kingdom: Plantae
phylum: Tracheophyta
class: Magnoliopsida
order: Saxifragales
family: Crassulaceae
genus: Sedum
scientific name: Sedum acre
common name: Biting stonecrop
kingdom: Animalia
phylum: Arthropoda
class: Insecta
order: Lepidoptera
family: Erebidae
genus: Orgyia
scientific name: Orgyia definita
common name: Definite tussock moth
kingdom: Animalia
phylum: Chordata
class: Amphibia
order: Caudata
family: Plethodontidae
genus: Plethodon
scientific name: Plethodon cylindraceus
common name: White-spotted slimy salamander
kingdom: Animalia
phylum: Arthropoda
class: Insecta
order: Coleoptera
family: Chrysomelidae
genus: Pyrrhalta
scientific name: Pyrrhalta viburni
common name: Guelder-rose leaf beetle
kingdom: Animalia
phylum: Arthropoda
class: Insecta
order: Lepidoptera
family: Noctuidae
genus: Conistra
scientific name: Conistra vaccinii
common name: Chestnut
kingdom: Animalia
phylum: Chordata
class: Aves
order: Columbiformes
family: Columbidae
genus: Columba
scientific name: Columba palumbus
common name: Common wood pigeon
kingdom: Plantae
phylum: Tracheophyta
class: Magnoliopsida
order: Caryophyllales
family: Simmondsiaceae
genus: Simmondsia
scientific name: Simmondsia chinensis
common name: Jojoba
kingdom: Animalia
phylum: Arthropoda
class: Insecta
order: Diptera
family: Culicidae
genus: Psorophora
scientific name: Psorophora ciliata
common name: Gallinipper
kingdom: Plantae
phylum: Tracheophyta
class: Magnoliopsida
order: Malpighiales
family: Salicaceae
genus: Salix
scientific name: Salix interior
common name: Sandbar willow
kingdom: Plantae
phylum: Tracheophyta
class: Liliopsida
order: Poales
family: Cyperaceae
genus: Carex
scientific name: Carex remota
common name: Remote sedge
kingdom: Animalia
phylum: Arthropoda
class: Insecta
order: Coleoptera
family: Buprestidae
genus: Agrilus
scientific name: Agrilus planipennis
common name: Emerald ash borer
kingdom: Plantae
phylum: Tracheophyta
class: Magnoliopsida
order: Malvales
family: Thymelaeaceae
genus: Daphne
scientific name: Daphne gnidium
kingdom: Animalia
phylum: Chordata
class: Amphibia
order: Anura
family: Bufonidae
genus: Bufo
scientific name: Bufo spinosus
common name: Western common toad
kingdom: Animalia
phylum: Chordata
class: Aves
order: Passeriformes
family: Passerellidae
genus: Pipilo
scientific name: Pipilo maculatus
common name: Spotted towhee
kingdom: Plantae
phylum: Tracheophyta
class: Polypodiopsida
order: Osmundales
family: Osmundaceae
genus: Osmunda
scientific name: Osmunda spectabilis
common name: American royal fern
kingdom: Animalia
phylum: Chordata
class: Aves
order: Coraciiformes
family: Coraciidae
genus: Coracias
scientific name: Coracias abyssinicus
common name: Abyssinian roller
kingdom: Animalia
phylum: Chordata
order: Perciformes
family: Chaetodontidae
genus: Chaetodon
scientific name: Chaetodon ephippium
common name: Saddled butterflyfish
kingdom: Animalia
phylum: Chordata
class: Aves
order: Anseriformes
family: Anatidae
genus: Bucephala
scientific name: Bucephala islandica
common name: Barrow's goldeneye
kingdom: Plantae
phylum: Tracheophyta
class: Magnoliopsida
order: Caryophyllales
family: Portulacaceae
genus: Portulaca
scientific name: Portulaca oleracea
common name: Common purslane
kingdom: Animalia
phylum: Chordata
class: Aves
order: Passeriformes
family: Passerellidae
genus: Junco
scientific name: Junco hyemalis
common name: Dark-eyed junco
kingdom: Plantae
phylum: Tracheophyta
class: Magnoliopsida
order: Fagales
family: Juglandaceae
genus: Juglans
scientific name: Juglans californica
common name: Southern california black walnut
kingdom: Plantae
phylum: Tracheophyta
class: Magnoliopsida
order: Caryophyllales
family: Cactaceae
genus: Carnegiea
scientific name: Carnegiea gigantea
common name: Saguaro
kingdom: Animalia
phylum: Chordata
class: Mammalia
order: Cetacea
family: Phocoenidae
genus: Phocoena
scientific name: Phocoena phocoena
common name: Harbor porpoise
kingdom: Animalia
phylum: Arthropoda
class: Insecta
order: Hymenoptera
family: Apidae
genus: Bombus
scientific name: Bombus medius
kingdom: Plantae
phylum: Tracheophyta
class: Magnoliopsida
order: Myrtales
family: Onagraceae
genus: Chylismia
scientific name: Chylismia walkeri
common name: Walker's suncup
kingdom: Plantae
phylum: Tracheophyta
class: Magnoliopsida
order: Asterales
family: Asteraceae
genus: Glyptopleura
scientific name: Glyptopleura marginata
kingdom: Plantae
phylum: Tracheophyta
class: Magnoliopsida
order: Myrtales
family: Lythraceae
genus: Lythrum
----
• Stated goal
Print every line of all the entries above, word for word and in their original order.

• Task response
kingdom: Plantae
phylum: Tracheophyta
class: Magnoliopsida
order: Saxifragales
family: Crassulaceae
genus: Sedum
scientific name: Sedum acre
common name: Biting stonecrop
kingdom: Animalia
phylum: Arthropoda
class: Insecta
order: Lepidoptera
family: Erebidae
genus: Orgyia
scientific name: Orgyia definita
common name: Definite tussock moth
kingdom: Animalia
phylum: Chordata
class: Amphibia
order: Caudata
family: Plethodontidae
genus: Plethodon
scientific name: Plethodon cylindraceus
common name: White-spotted slimy salamander
kingdom: Animalia
phylum: Arthropoda
class: Insecta
order: Coleoptera
family: Chrysomelidae
genus: Pyrrhalta
scientific name: Pyrrhalta viburni
common name: Guelder-rose leaf beetle
kingdom: Animalia
phylum: Arthropoda
class: Insecta
order: Lepidoptera
family: Noctuidae
genus: Conistra
scientific name: Conistra vaccinii
common name: Chestnut
kingdom: Animalia
phylum: Chordata
class: Aves
order: Columbiformes
family: Columbidae
genus: Columba
scientific name: Columba palumbus
common name: Common wood pigeon
kingdom: Plantae
phylum: Tracheophyta
class: Magnoliopsida
order: Caryophyllales
family: Simmondsiaceae
genus: Simmondsia
scientific name: Simmondsia chinensis
common name: Jojoba
kingdom: Animalia
phylum: Arthropoda
class: Insecta
order: Diptera
family: Culicidae
genus: Psorophora
scientific name: Psorophora ciliata
common name: Gallinipper
kingdom: Plantae
phylum: Tracheophyta
class: Magnoliopsida
order: Malpighiales
family: Salicaceae
genus: Salix
scientific name: Salix interior
common name: Sandbar willow
kingdom: Plantae
phylum: Tracheophyta
class: Liliopsida
order: Poales
family: Cyperaceae
genus: Carex
scientific name: Carex remota
common name: Remote sedge
kingdom: Animalia
phylum: Arthropoda
class: Insecta
order: Coleoptera
family: Buprestidae
genus: Agrilus
scientific name: Agrilus planipennis
common name: Emerald ash borer
kingdom: Plantae
phylum: Tracheophyta
class: Magnoliopsida
order: Malvales
family: Thymelaeaceae
genus: Daphne
scientific name: Daphne gnidium
kingdom: Animalia
phylum: Chordata
class: Amphibia
order: Anura
family: Bufonidae
genus: Bufo
scientific name: Bufo spinosus
common name: Western common toad
kingdom: Animalia
phylum: Chordata
class: Aves
order: Passeriformes
family: Passerellidae
genus: Pipilo
scientific name: Pipilo maculatus
common name: Spotted towhee
kingdom: Plantae
phylum: Tracheophyta
class: Polypodiopsida
order: Osmundales
family: Osmundaceae
genus: Osmunda
scientific name: Osmunda spectabilis
common name: American royal fern
kingdom: Animalia
phylum: Chordata
class: Aves
order: Coraciiformes
family: Coraciidae
genus: Coracias
scientific name: Coracias abyssinicus
common name: Abyssinian roller
kingdom: Animalia
phylum: Chordata
order: Perciformes
family: Chaetodontidae
genus: Chaetodon
scientific name: Chaetodon ephippium
common name: Saddled butterflyfish
kingdom: Animalia
phylum: Chordata
class: Aves
order: Anseriformes
family: Anatidae
genus: Bucephala
scientific name: Bucephala islandica
common name: Barrow's goldeneye
kingdom: Plantae
phylum: Tracheophyta
class: Magnoliopsida
order: Caryophyllales
family: Portulacaceae
genus: Portulaca
scientific name: Portulaca oleracea
common name: Common purslane
kingdom: Animalia
phylum: Chordata
class: Aves
order: Passeriformes
family: Passerellidae
genus: Junco
scientific name: Junco hyemalis
common name: Dark-eyed junco
kingdom: Plantae
phylum: Tracheophyta
class: Magnoliopsida
order: Fagales
family: Juglandaceae
genus: Juglans
scientific name: Juglans californica
common name: Southern california black walnut
kingdom: Plantae
phylum: Tracheophyta
class: Magnoliopsida
order: Caryophyllales
family: Cactaceae
genus: Carnegiea
scientific name: Carnegiea gigantea
common name: Saguaro
kingdom: Animalia
phylum: Chordata
class: Mammalia
order: Cetacea
family: Phocoenidae
genus: Phocoena
scientific name: Phocoena phocoena
common name: Harbor porpoise
kingdom: Animalia
phylum: Arthropoda
class: Insecta
order: Hymenoptera
family: Apidae
genus: Bombus
scientific name: Bombus medius
kingdom: Plantae
phylum: Tracheophyta
class: Magnoliopsida
order: Myrtales
family: Onagraceae
genus: Chylismia
scientific name: Chylismia walkeri
common name: Walker's suncup
kingdom: Plantae
phylum: Tracheophyta
class: Magnoliopsida
order: Asterales
family: Asteraceae
genus: Glyptopleura
scientific name: Glyptopleura marginata
kingdom: Plantae
phylum: Tracheophyta
class: Magnoliopsida
order: Myrtales
family: Lythraceae
genus: Lythrum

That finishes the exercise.